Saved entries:
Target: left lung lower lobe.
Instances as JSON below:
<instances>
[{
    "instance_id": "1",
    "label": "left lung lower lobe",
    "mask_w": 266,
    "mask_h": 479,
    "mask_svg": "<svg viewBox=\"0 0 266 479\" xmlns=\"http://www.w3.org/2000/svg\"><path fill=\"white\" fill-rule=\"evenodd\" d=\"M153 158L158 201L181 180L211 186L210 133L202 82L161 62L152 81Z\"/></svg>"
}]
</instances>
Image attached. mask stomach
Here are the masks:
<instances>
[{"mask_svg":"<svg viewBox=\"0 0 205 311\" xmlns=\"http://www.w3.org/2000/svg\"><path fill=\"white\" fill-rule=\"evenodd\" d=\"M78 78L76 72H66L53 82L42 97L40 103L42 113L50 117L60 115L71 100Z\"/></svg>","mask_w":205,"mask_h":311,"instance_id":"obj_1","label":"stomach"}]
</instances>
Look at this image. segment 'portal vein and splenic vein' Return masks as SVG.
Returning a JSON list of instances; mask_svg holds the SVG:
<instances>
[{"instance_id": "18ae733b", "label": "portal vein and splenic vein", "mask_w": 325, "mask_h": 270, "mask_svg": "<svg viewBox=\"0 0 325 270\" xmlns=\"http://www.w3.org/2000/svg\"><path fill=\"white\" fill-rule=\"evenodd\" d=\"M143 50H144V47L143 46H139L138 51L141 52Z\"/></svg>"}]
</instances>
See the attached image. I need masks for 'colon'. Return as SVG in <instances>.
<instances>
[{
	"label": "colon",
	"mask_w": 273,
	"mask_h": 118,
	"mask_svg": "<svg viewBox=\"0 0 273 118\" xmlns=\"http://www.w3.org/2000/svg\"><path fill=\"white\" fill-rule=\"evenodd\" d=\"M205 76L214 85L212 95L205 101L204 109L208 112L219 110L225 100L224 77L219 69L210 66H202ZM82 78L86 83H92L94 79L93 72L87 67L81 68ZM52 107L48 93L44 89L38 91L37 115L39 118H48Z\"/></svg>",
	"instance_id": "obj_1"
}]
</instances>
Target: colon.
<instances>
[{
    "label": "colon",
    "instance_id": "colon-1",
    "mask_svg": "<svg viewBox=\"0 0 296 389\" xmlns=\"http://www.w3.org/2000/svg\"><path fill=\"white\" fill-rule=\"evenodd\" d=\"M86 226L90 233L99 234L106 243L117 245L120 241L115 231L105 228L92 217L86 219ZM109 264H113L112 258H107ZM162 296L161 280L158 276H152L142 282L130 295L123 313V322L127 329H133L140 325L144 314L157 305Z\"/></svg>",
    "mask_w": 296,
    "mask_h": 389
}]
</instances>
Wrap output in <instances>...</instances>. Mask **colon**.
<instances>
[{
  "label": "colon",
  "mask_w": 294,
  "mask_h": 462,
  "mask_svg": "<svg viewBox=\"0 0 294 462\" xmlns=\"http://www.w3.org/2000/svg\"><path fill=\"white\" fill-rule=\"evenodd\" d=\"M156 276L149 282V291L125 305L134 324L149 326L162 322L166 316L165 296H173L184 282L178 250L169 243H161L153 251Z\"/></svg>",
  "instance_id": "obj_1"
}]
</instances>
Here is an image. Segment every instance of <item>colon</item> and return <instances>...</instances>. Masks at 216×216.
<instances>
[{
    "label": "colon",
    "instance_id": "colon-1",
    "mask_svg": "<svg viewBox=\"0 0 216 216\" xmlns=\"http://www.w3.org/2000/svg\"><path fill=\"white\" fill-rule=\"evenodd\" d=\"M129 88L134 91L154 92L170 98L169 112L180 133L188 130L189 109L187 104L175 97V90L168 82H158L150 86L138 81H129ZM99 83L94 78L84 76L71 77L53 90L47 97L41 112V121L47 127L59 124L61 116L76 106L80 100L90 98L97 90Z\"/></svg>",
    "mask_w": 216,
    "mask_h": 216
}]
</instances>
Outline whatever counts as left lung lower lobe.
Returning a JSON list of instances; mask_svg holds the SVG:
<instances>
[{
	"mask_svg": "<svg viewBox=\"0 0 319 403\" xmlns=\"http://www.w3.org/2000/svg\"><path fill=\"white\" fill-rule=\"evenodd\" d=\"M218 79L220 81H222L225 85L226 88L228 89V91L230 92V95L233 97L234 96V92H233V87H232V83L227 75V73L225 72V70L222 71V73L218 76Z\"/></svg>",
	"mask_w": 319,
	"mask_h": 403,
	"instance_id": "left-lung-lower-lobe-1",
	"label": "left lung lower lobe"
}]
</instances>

GOAL | Reproduce the data above word for word, from its first line through the line containing "Target: colon.", with both of those lines included.

TASK OUTPUT |
Target: left lung lower lobe.
Instances as JSON below:
<instances>
[{
    "instance_id": "1",
    "label": "left lung lower lobe",
    "mask_w": 266,
    "mask_h": 479,
    "mask_svg": "<svg viewBox=\"0 0 266 479\" xmlns=\"http://www.w3.org/2000/svg\"><path fill=\"white\" fill-rule=\"evenodd\" d=\"M153 158L158 201L181 180L211 186L210 133L202 82L161 62L152 81Z\"/></svg>"
}]
</instances>
Image attached. mask stomach
Here are the masks:
<instances>
[{"mask_svg":"<svg viewBox=\"0 0 205 311\" xmlns=\"http://www.w3.org/2000/svg\"><path fill=\"white\" fill-rule=\"evenodd\" d=\"M78 78L76 72H66L53 82L42 97L40 103L42 113L50 117L60 115L71 100Z\"/></svg>","mask_w":205,"mask_h":311,"instance_id":"obj_1","label":"stomach"}]
</instances>
Look at this image. segment 'portal vein and splenic vein' Return masks as SVG.
Returning a JSON list of instances; mask_svg holds the SVG:
<instances>
[{"instance_id": "18ae733b", "label": "portal vein and splenic vein", "mask_w": 325, "mask_h": 270, "mask_svg": "<svg viewBox=\"0 0 325 270\" xmlns=\"http://www.w3.org/2000/svg\"><path fill=\"white\" fill-rule=\"evenodd\" d=\"M143 50H144V47L143 46H139L138 51L141 52Z\"/></svg>"}]
</instances>
See the attached image. I need masks for 'colon'. Return as SVG in <instances>.
<instances>
[{
	"label": "colon",
	"mask_w": 273,
	"mask_h": 118,
	"mask_svg": "<svg viewBox=\"0 0 273 118\" xmlns=\"http://www.w3.org/2000/svg\"><path fill=\"white\" fill-rule=\"evenodd\" d=\"M205 76L214 85L212 95L205 101L204 109L208 112L219 110L225 100L224 77L219 69L210 66H202ZM82 78L86 83H92L94 79L93 72L87 67L81 68ZM52 107L48 93L44 89L38 91L37 115L39 118H48Z\"/></svg>",
	"instance_id": "obj_1"
}]
</instances>
Target: colon.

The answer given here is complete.